• **Brano in esame**
INLAND EMPIRE

Chi di noi non si è mai interrogato sul criterio per cui un oggetto possa essere definito ‘artistico’? Quando e per quali caratteristiche il risultato di un processo creativo può elevarsi a vera e propria opera d’arte? Il concetto di oggetto artistico ha subito delle variazioni rilevanti dagli inizi del ’900, da quando cioè, in concomitanza della nascita delle avanguardie europee e successivamente statunitensi, il concetto stesso di arte subì delle variazioni rispetto al suo significato originario. Le teorie sul ’bello’, su ciò che dovesse ritenersi artistico si basavano su un processo evolutivo relativamente lento, almeno fini ai primi anni del secolo breve, in cui i promotori delle nuove avanguardie avevano in comune la rottura con le regole tradizionali, per dedicarsi a forme, tematiche e tecniche del tutto personali. Dai nuovi studi delle forme ai rivoluzionari approcci sul colore, dall’abbandono dell’armonia classica alle nuove sperimentazioni linguistiche: pittura, musica e letteratura si sono spinte al di là dei loro limiti convenzionali, e i vari artisti hanno utilizzato nuove tecniche e personali teorie per rappresentare in maniera più consona il rapido evolversi della società contemporanea.

• **Consegna**
Rispondi a queste domande sul brano in esame:
(a) Da quando il concetto di oggetto artistico ha subito variazioni rilevanti?
(b) Che cosa avevano in comune i promotori delle nuove avanguardie?
(c) Quali arti si sono spinte al di là dei loro limiti convenzionali?

• **Voci fornite**
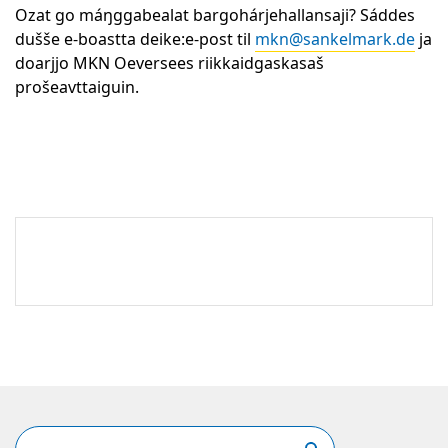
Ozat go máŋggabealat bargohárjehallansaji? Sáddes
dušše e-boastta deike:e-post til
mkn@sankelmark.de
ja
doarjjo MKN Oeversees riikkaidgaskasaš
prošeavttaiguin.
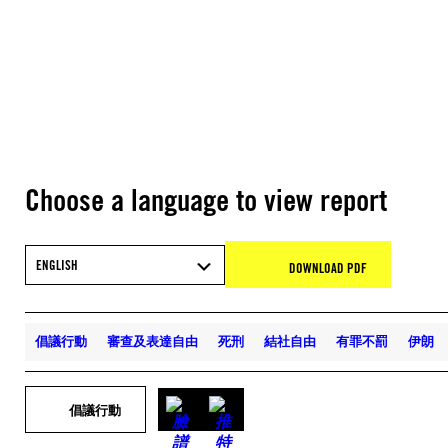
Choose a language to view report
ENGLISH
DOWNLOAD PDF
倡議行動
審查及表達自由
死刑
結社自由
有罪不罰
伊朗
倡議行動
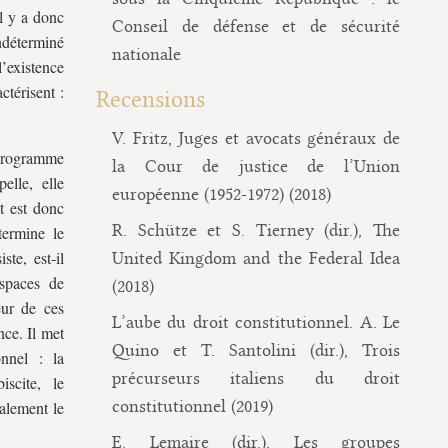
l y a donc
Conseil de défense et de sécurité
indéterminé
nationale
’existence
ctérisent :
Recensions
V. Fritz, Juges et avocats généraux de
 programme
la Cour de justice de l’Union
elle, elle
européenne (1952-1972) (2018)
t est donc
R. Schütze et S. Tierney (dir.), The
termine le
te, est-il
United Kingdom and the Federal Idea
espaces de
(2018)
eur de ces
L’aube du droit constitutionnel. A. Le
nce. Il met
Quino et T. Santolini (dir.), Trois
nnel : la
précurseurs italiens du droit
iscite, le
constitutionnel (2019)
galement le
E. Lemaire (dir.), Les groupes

* * *

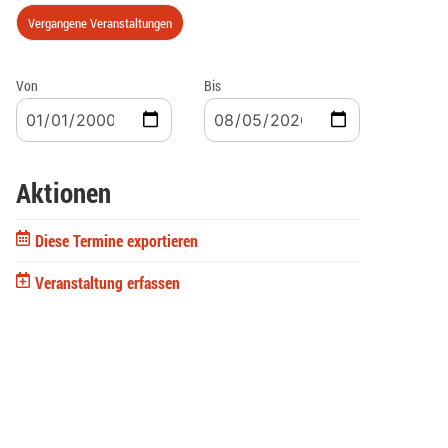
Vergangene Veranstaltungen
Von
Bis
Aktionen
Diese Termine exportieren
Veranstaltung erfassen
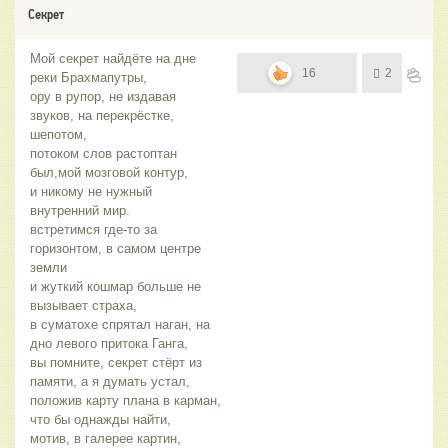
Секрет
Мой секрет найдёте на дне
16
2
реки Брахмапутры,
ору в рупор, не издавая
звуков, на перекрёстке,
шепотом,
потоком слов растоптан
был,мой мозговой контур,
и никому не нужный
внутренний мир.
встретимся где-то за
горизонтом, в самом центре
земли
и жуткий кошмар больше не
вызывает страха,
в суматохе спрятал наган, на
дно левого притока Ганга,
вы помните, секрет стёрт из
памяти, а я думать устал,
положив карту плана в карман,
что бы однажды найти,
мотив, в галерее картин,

• **Risposta scritta**
(a) Dagli inizi del '900, con la nascita delle avanguardie europee e poi statunitensi.
(b) La rottura con le regole tradizionali.
(c) Pittura, musica e letteratura.